Brano fornito –
Stili di vita | Dal numero
La Milano delle piante
Dove acquistare e imparare a prendersi cura delle specie più insolite.
Immagine tratta dal profilo Instagram di Paolo Lattuada
Charles Kingsley fu storico, professore universitario, e amico di Charles Darwin. Nel 1859 pubblicò un testo chiamato Glaucus, or, The Wonders of the Shore, una specie di guida naturalistica alle coste inglesi e alla flora e alla fauna che le abitano. Un libro che il tempo ha giudicato trascurabile ma che contiene una divertente e interessante scenetta su una particolare moda dell’epica vittoriana: «Le vostre figlie, probabilmente, sono state catturate dalla diffusa “Pteridomania”, e stanno collezionando e comprando felci, con serrette in cui conservarle (per cui voi state pagando), e dibattendo su impronunciabili nomi di specie diverse». A cavallo del secolo l’Inghilterra vittoriana fu tutta presa da una “moda delle felci” che sfociò nel collezionismo, nella coltivazione, nella botanica, e anche nella riproduzione artistica su ceramiche, tessuti, statue, e così via. Non certo per fare un elogio dei tempi vittoriani, ma all’epoca le tendenze duravano più di oggi: se i fidget spinner hanno vissuto appena pochi giorni in più di una falena, la “fern-fever” durò più o meno dal 1830 al 1890.

Esercizio assegnato 1 –
Rispondi alle domande sul brano dedicato alla moda delle felci:
(a) In che anno Charles Kingsley pubblicò Glaucus, or, The Wonders of the Shore?
(b) Su quali oggetti venivano riprodotte le felci, secondo gli esempi citati?
(c) Per quale periodo durò, più o meno, la “fern-fever”?
Esercizio assegnato 2 –
Puoi riassumere in due frasi il brano sulla moda delle felci?

Righe mostrate –
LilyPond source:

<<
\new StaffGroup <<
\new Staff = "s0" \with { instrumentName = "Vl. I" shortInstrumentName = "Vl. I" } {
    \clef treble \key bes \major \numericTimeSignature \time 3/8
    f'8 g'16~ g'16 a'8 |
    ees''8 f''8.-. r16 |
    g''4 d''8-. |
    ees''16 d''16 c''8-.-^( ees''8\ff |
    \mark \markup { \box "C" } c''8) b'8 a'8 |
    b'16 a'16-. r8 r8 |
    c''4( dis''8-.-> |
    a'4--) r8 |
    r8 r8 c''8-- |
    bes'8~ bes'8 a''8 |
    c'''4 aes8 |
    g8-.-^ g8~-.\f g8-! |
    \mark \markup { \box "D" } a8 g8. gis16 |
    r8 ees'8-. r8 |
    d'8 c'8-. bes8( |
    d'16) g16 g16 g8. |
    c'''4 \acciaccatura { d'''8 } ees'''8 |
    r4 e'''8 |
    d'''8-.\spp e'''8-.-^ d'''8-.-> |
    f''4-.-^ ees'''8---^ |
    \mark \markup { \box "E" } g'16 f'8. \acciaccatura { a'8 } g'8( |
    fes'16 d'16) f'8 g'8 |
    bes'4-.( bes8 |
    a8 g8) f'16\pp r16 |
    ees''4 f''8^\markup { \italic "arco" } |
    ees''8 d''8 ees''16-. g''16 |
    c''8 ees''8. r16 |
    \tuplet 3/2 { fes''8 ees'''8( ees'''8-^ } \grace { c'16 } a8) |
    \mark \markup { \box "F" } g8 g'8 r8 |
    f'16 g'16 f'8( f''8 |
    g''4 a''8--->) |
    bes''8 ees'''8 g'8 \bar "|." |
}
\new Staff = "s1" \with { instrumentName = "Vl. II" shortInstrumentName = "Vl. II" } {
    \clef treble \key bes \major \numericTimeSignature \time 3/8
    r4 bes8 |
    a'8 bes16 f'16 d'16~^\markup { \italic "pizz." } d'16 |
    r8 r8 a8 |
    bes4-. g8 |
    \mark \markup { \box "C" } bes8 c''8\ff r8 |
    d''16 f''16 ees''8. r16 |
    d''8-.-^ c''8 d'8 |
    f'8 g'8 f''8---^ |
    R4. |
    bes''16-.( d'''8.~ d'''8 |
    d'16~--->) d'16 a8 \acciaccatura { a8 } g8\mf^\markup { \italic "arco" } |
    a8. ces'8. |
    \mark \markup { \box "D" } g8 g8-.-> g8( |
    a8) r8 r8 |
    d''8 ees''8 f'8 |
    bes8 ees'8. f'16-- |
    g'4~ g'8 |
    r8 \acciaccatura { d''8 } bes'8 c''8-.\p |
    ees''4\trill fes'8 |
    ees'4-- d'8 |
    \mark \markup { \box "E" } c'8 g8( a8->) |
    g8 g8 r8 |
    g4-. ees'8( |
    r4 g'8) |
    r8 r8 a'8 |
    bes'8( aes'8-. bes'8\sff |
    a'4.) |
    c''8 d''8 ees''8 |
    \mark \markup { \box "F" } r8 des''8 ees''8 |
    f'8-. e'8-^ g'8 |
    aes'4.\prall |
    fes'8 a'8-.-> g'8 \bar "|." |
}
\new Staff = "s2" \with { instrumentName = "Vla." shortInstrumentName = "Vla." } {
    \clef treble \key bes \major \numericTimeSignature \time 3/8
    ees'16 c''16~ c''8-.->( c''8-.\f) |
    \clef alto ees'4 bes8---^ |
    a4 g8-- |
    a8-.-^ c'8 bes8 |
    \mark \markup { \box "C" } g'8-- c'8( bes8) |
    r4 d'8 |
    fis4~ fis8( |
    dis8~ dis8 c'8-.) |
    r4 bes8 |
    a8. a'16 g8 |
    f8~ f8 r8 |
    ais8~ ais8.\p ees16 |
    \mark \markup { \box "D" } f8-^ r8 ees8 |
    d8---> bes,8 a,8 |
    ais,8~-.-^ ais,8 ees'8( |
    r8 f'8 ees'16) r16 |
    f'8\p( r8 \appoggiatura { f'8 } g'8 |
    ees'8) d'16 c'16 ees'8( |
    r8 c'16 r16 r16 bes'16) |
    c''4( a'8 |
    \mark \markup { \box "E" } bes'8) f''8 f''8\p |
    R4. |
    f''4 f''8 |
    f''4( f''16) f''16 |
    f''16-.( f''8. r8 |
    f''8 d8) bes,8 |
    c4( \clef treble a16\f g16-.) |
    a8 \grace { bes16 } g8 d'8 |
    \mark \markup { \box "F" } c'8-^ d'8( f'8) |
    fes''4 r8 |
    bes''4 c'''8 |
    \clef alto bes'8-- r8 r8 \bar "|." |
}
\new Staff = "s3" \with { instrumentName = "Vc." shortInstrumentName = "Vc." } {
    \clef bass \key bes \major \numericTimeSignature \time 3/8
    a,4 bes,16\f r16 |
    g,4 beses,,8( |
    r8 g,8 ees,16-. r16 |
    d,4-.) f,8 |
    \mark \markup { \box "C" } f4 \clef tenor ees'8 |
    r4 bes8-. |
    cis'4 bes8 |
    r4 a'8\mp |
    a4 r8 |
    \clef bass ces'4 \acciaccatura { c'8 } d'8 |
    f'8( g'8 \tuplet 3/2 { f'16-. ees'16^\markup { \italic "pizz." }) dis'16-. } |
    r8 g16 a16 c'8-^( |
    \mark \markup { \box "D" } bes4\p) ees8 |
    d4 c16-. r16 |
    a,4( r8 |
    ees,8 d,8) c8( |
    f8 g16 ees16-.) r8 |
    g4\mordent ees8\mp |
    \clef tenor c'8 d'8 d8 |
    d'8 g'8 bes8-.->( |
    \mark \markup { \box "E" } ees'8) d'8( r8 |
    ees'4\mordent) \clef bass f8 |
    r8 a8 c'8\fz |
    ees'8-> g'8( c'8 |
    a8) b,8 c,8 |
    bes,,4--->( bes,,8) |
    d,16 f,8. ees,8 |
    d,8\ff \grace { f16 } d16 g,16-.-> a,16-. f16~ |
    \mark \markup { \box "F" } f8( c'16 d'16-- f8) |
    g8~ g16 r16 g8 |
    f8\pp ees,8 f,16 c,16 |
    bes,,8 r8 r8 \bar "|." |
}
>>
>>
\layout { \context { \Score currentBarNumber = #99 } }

Risposta completa 1 –
(a) Nel 1859.
(b) Su ceramiche, tessuti e statue.
(c) Più o meno dal 1830 al 1890.

Risposta completa 2 –
Nel 1859 Charles Kingsley, storico, professore universitario e amico di Charles Darwin, pubblicò Glaucus, or, The Wonders of the Shore, una guida naturalistica alle coste inglesi che contiene una scenetta sulle figlie catturate dalla “Pteridomania”, intente a collezionare e comprare felci. L’Inghilterra vittoriana fu presa da una moda delle felci che sfociò nel collezionismo, nella coltivazione, nella botanica e nella riproduzione artistica, e che durò più o meno dal 1830 al 1890.